SealedSecret resources are returned as ciphertext blobs. The API never exposes the control-plane private key.

Security Requirements

Raw secret values must not appear in logs or trace payloads.
Store the encryption key itself in a secure location (e.g., a KMS, Vault, or hardware security module). Do not commit it to version control.
Validate redaction behavior during incident drills.
Back up ORLOJ_SECRET_ENCRYPTION_KEY separately from the database. Losing it prevents decrypting encrypted Secret values and the stored SealedSecret private key.

Tool Auth Profiles

Tools can authenticate using one of four profiles via spec.auth.profile:

Profile	Suitable for	Notes
`bearer` (default)	API tokens, service keys	Injected as `Authorization: Bearer <token>`
`api_key_header`	APIs using custom header auth (e.g., `X-Api-Key`)	Requires `auth.headerName`
`basic`	Legacy HTTP basic auth	Secret must be `username:password`
`oauth2_client_credentials`	Machine-to-machine OAuth2	Requires `auth.tokenURL`; uses multi-key secret with `client_id` and `client_secret`

Auth in Container Isolation

For container-isolated tools, auth is injected as environment variables rather than HTTP headers. The container's entrypoint script maps these to the appropriate curl headers:

Env Var	Auth Profile
`TOOL_AUTH_BEARER`	`bearer`, `oauth2_client_credentials`
`TOOL_AUTH_BASIC`	`basic`
`TOOL_AUTH_HEADER_NAME` + `TOOL_AUTH_HEADER_VALUE`	`api_key_header`

Auth Error Handling

Auth failures produce distinct error codes (auth_invalid for HTTP 401, auth_forbidden for HTTP 403) that are non-retryable. For oauth2_client_credentials, a 401 triggers automatic token cache eviction and one retry with a fresh token.

Auth Audit Trail

Every tool invocation records tool_auth_profile and tool_auth_secret_ref (the secret name, not the resolved value) in the task trace. Use these fields for audit queries and compliance reporting.

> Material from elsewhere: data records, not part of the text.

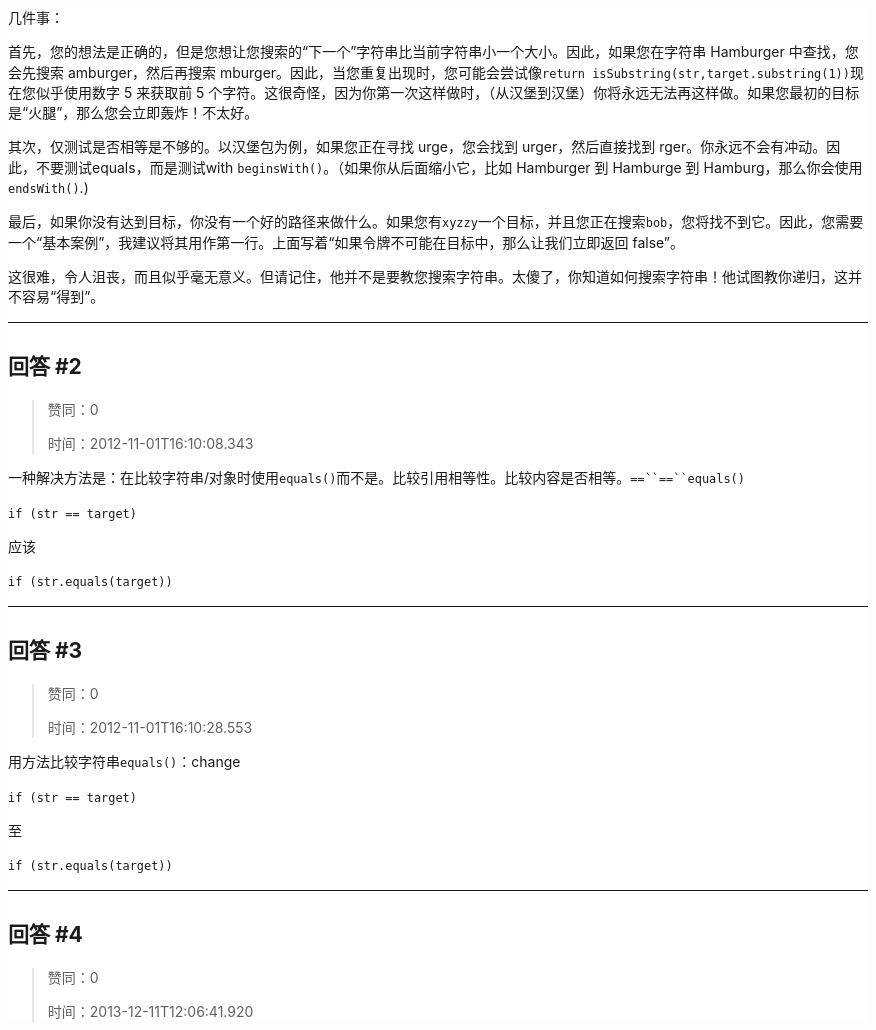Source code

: 几件事：

首先，您的想法是正确的，但是您想让您搜索的“下一个”字符串比当前字符串小一个大小。因此，如果您在字符串 Hamburger 中查找，您会先搜索 amburger，然后再搜索 mburger。因此，当您重复出现时，您可能会尝试像`return isSubstring(str,target.substring(1))`现在您似乎使用数字 5 来获取前 5 个字符。这很奇怪，因为你第一次这样做时，（从汉堡到汉堡）你将永远无法再这样做。如果您最初的目标是“火腿”，那么您会立即轰​​炸！不太好。

其次，仅测试是否相等是不够的。以汉堡包为例，如果您正在寻找 urge，您会找到 urger，然后直接找到 rger。你永远不会有冲动。因此，不要测试equals，而是测试with `beginsWith()`。（如果你从后面缩小它，比如 Hamburger 到 Hamburge 到 Hamburg，那么你会使用`endsWith()`.)

最后，如果你没有达到目标，你没有一个好的路径来做什么。如果您有`xyzzy`一个目标，并且您正在搜索`bob`，您将找不到它。因此，您需要一个“基本案例”，我建议将其用作第一行。上面写着“如果令牌不可能在目标中，那么让我们立即返回 false”。

这很难，令人沮丧，而且似乎毫无意义。但请记住，他并不是要教您搜索字符串。太傻了，你知道如何搜索字符串！他试图教你递归，这并不容易“得到”。

* * *

## 回答 #2

> 赞同：0
> 
> 时间：2012-11-01T16:10:08.343

一种解决方法是：在比较字符串/对象时使用`equals()`而不是。比较引用相等性。比较内容是否相等。`==``==``equals()`

```
if (str == target) 
```

应该

```
if (str.equals(target)) 
```

* * *

## 回答 #3

> 赞同：0
> 
> 时间：2012-11-01T16:10:28.553

用方法比较字符串`equals()`：change

```
if (str == target) 
```

至

```
if (str.equals(target)) 
```

* * *

## 回答 #4

> 赞同：0
> 
> 时间：2013-12-11T12:06:41.920
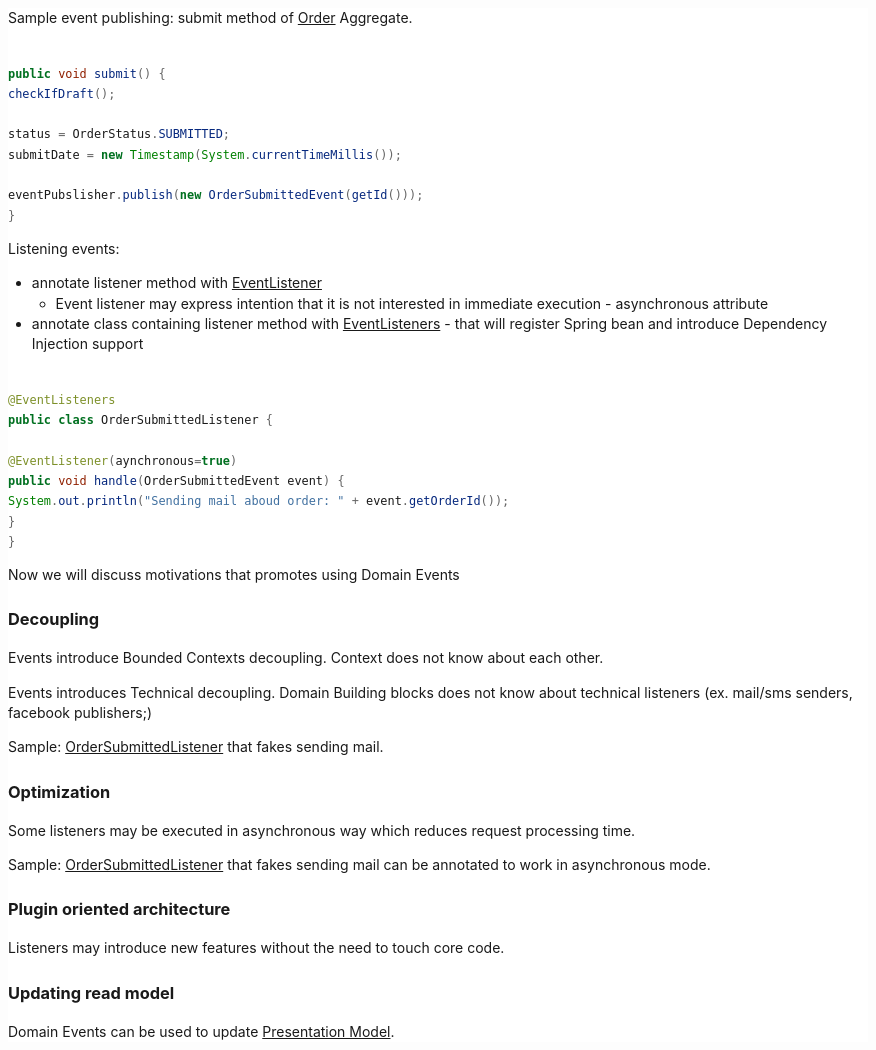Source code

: Sample event publishing: submit method of [Order](http://code.google.com/p/ddd-cqrs-sample/source/browse/trunk/ddd_cqrs-sample/src/main/java/pl/com/bottega/erp/sales/domain/Order.java) Aggregate.

```java

public void submit() {
checkIfDraft();

status = OrderStatus.SUBMITTED;
submitDate = new Timestamp(System.currentTimeMillis());

eventPubslisher.publish(new OrderSubmittedEvent(getId()));
}
```

Listening events:
  * annotate listener method with [EventListener](http://code.google.com/p/ddd-cqrs-sample/source/browse/trunk/ddd_cqrs-sample/src/main/java/pl/com/bottega/ddd/infrastructure/events/EventListener.java)
    * Event listener may express intention that it is not interested in immediate execution - asynchronous attribute
  * annotate class containing listener method with [EventListeners](http://code.google.com/p/ddd-cqrs-sample/source/browse/trunk/ddd_cqrs-sample/src/main/java/pl/com/bottega/ddd/infrastructure/events/EventListeners.java) - that will register Spring bean and introduce Dependency Injection support

```java

@EventListeners
public class OrderSubmittedListener {

@EventListener(aynchronous=true)
public void handle(OrderSubmittedEvent event) {
System.out.println("Sending mail aboud order: " + event.getOrderId());
}
}
```

Now we will discuss motivations that promotes using Domain Events
### Decoupling ###
Events introduce Bounded Contexts decoupling. Context does not know about each other.

Events introduces Technical decoupling. Domain Building blocks does not know about technical listeners (ex. mail/sms senders, facebook publishers;)

Sample: [OrderSubmittedListener](http://code.google.com/p/ddd-cqrs-sample/source/browse/trunk/ddd_cqrs-sample/src/main/java/pl/com/bottega/erp/sales/infrastructure/events/listeners/domain/OrderSubmittedListener.java) that fakes sending mail.
### Optimization ###
Some listeners may be executed in asynchronous way which reduces request processing time.

Sample: [OrderSubmittedListener](http://code.google.com/p/ddd-cqrs-sample/source/browse/trunk/ddd_cqrs-sample/src/main/java/pl/com/bottega/erp/sales/infrastructure/events/listeners/domain/OrderSubmittedListener.java) that fakes sending mail can be annotated to work in asynchronous mode.
### Plugin oriented architecture ###
Listeners may introduce new features without the need to touch core code.
### Updating read model ###
Domain Events can be used to update [Presentation Model](http://code.google.com/p/ddd-cqrs-sample/source/browse/#svn%2Ftrunk%2Fddd_cqrs-sample%2Fsrc%2Fmain%2Fjava%2Fpl%2Fcom%2Fbottega%2Ferp%2Fsales%2Fpresentation).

Risk-Tier Routing and Approvals

Tools can declare operation classes (read, write, delete, admin) via spec.operation_classes. Policy rules in ToolPermission.spec.operation_rules define per-class verdicts: allow, deny, or approval_required.

When a tool call triggers approval_required:

The task enters WaitingApproval phase.
A ToolApproval resource is created for the pending decision.
An operator approves or denies via the REST API.
Approval outcomes produce approval_pending, approval_denied, or approval_timeout error codes.

All approval-related outcomes are non-retryable and do not consume retry budget.

Operational Guidance

Use operation_rules with verdict: approval_required for destructive operations (delete, admin) in production environments.
Set appropriate TTLs on ToolApproval resources (default: 10 minutes) to prevent tasks from waiting indefinitely.
Monitor WaitingApproval task counts and approval latencies to detect bottlenecks.

Operational Requirements

Enforce least-privilege tool permissions.
Monitor denial and runtime policy error trends.
Monitor auth failure rates by profile for early detection of expired credentials.
Monitor approval request volume and response latency for WaitingApproval tasks.